Am Dienstagabend verkündete er, dass nun Jekaterina Makarowa wohl Scharapowas Olympia-Platz einnehmen werde. Anastasia Myschkina, die Chefin des russischen Fed-Cup-Teams, sagte über das Aus für Scharapowa: "Leider ist es passiert. Das sind sehr schlechte Nachrichten für uns alle, die Tennis lieben und die Masha im Team sehen wollen." Steve Simon, der seit Oktober vergangenen Jahres der Frauentennis-Tour WTA vorsteht, bemühte sich um Diplomatie. "Die WTA wird den weiteren Verlauf genau verfolgen, und wir hoffen, dass es möglichst bald zu einer Klärung kommt." Aber natürlich sei es generell "wichtig, dass Spielerinnen die Regeln jederzeit kennen und beachten".

Kampf um die Glaubwürdigkeit

Die Tennis-Verkäufer befinden sich in einem Dilemma. Einerseits war Scharapowa eines ihrer größten Zugpferde; es bald wieder im Programm zu haben, kann dem Geschäft nur guttun. Andererseits hätte ein allzu milder Umgang mit der Szene-Größe die Glaubwürdigkeit beim Kampf gegen Schummeleien völlig zerstört. Einige der im Prozess gegen Scharapowa dokumentierten Details lassen tief blicken. Sie offenbaren, wie sehr die Spitzenspielerin über Jahre der - legalen - Hilfe der pharmazeutischen Industrie vertraute.

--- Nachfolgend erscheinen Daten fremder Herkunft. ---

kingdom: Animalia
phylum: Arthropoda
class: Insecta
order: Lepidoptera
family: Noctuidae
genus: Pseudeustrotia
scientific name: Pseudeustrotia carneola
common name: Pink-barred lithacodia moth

Im Jahr 2004 glückte Scharapowa der internationale Durchbruch: Im Alter von 17 Jahren gewann sie das traditionsreiche Turnier in Wimbledon. Im Jahr darauf suchte sie - nach einigen grippalen Infekten - den russischen Mediziner Anatoly Skalny auf. Dieser stellte ihr einen detaillierten Ernährungs- und Medizin-Plan zusammen, auf dem etwa 18 Medikamente und Nahrungsergänzungsmittel standen; auch das Meldonium-Präparat Mildronate. Bis 2012 befolgte Scharapowa die Vorgaben. Phasenweise stieg die Zahl der Mittel, die sie nahm und die der Direktor des Anti-Doping-Labors in Moskau Skalny stets als für Leistungssportler legal bescheinigte, auf 30.

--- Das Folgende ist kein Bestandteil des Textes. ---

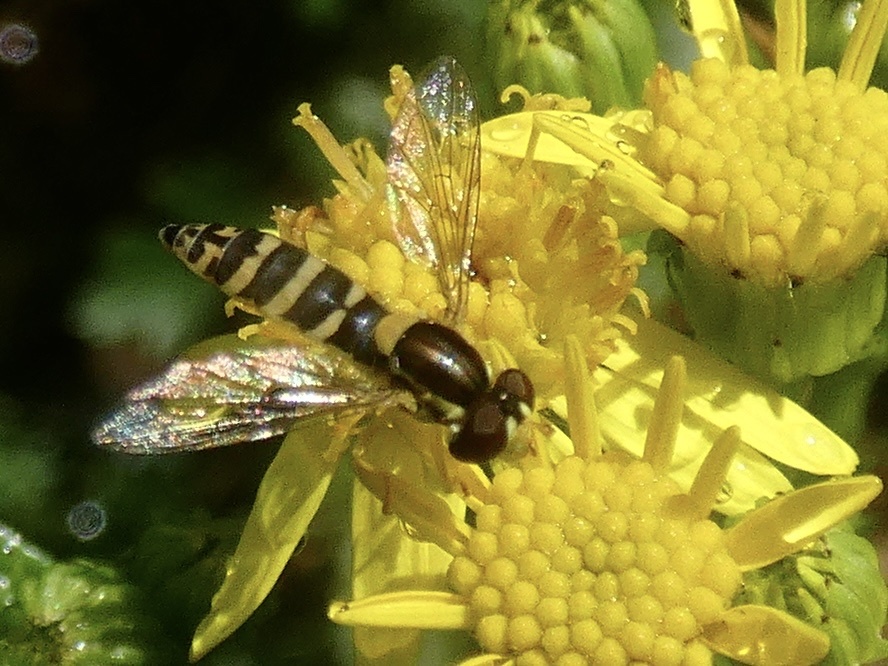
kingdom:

Ende 2012 wandte sich Scharapowa von Skalny ab, das Herzmittel, in dem Meldonium enthalten war, nahm sie aber weiter - ohne ihren neuen medizinischen Berater, ihrem Trainer oder ihrem Physiotherapeuten davon zu berichten. Auf den Fragebögen, die sie vor Anti-Doping-Tests ausfüllen musste, verschwieg sie es ebenfalls regelmäßig. Lediglich Manager Max Eisenbud sei eingeweiht gewesen, so die dokumentierte Darstellung vor dem Tribunal, in der es weiter heißt: Eigentlich sei es Eisenbuds Aufgabe gewesen, Scharapowa davor zu warnen, dass das Mittel ab Januar 2016 neu auf der Liste der verbotenen Mittel stehe. Der Manager habe das versäum - unter anderem, weil er sich in dem relevanten Zeitraum von seiner Frau getrennt habe und deshalb nicht zu seinem obligatorischen Karibik-Urlaub aufgebrochen sei. Die ITF fand das wenig überzeugend.